Site information
- Website: https://darvercastle.ie

Location
- Coordinates: 53°55′33″N 6°28′19″W﻿ / ﻿53.925851°N 6.4719525°W

Site history
- Built: 1171

= Darver Castle =

Fortified house turned hotel in County Louth, Ireland

Darver Castle is a fortified tower and manor house located in Readypenny, Dundalk, County Louth, Ireland, dating back to the 12th century. The name "Darver" is derived from the Gaelic word "Dairbhe" meaning "Oakwood."

==History==
Following the second stage Norman invasion of Ireland in 1171, King Henry II of England granted 500 acres of land to Patrick Babe, on land formerly owned by the church. These were probably awarded for services rendered during the invasion though the circumstances remain unknown. Patrick would go on to erect a fortified tower on the north hill nestled on the edge of the deep slope that led to the banks of two rivers, these rivers serving both defensive and alimentary roles. In the south hill Patrick built a round watchtower to guard the approach.

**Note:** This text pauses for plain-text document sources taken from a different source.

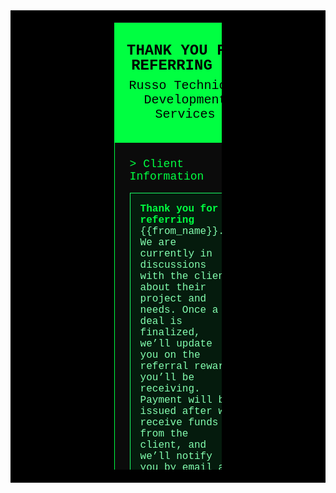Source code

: <!-- Full-width background -->
<table style="background: #000;" role="presentation" border="0" width="100%" cellspacing="0" cellpadding="0">
<tbody>
<tr>
<td align="center"><!-- [if mso]>
        <table role="presentation" cellpadding="0" cellspacing="0" border="0" width="600"><tr><td>
        <![endif]--><!-- Fluid container (hybrid) -->
<table class="wrap" style="max-width: 600px; width: 35.4097%; height: 716.188px;" role="presentation" border="0" width="100%" cellspacing="0" cellpadding="0"><!-- Header bar (solid neon) -->
<tbody>
<tr style="height: 192px;">
<td class="p-32" style="padding: 32px 16px; background: #00ff41; color: #000000; font-family: Consolas, Menlo, Courier, monospace; width: 100%;" align="center">
<div class="fz-40" style="font-size: 40px; font-weight: 800; line-height: 1; margin: 0;"><span style="font-size: 18pt;">THANK YOU FOR REFERRING US</span></div>
<div class="fz-20" style="font-size: 20px; margin-top: 8px;">Russo Technical Development Services</div>
</td>
</tr>
<!-- Main green-outline panel -->
<tr style="height: 363.188px;">
<td class="p-24" style="padding: 24px; background: #0b0b0b; border: 1px solid rgb(0, 255, 65); font-family: Consolas, Menlo, Courier, monospace; width: 100%;">
<div class="fz-18" style="color: #00ff41; font-size: 18px; margin: 0 0 16px 0;">&gt; Client Information</div>
<!-- Sub box -->
<table role="presentation" border="0" width="100%" cellspacing="0" cellpadding="0">
<tbody>
<tr>
<td class="p-16" style="padding: 16px; border: 1px solid #1aff66; background: #051b0d;">
<p class="fz-16" style="margin: 0 0 8px 0; color: #84ffb0; font-size: 16px;"><strong style="color: #00ff41;">Thank you for referring</strong> {{from_name}}.&nbsp; We are currently in discussions with the client about their project and needs. Once a deal is finalized, we&rsquo;ll update you on the referral reward you&rsquo;ll be receiving. Payment will be issued after we receive funds from the client, and we&rsquo;ll notify you by email as soon as this process is complete.</p>
<p class="fz-16" style="margin: 0 0 8px 0; color: #84ffb0; font-size: 16px;">&nbsp;</p>
<p class="fz-16" style="margin: 0 0 8px 0; color: #84ffb0; font-size: 16px;">Thanks again,</p>
<p class="fz-16" style="margin: 0 0 8px 0; color: #84ffb0; font-size: 16px;">Russo Technical Team</p>
</td>
</tr>
</tbody>
</table>
</td>
</tr>
<!-- Footer bar -->
<tr style="height: 161px;">
<td class="p-24" style="padding: 24px 16px; background: #00ff41; color: #000000; font-family: Consolas, Menlo, Courier, monospace; width: 100%;" align="center">
<div class="fz-16" style="margin: 16px 0 8px 0; font-size: 12px;"><strong>Contact Information:</strong></div>
<div><strong>Email:</strong> <a style="color: #000; text-decoration: none;" href="mailto:russoc2023@fau.edu">russoc2023@fau.edu</a></div>
<div style="margin-top: 4px; font-size: 11px;">Technical Development Services | Fullstack Development | Prototype Manufacturing</div>
</td>
</tr>
</tbody>
</table>
<!-- [if mso]>
        </td></tr></table>
        <![endif]--></td>
</tr>
</tbody>
</table>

These original buildings on the site of Darver castle would have been wooden (hence the "Darver" name).

The stone tower visible today was added c. 1432. Despite being on the borders of The Pale and preparations for the possibility of a siege being taken, there is no record of any siege being attempted at Darver castle.

In 1740 the Babe family sold Darver Castle to Randal Booth, and Booths descendants lived at Darver until 1980. In 1997 the castle was sold to the Carville family, who have renovated and refurbished it, turning it into a luxury hotel, wedding venue and restaurant.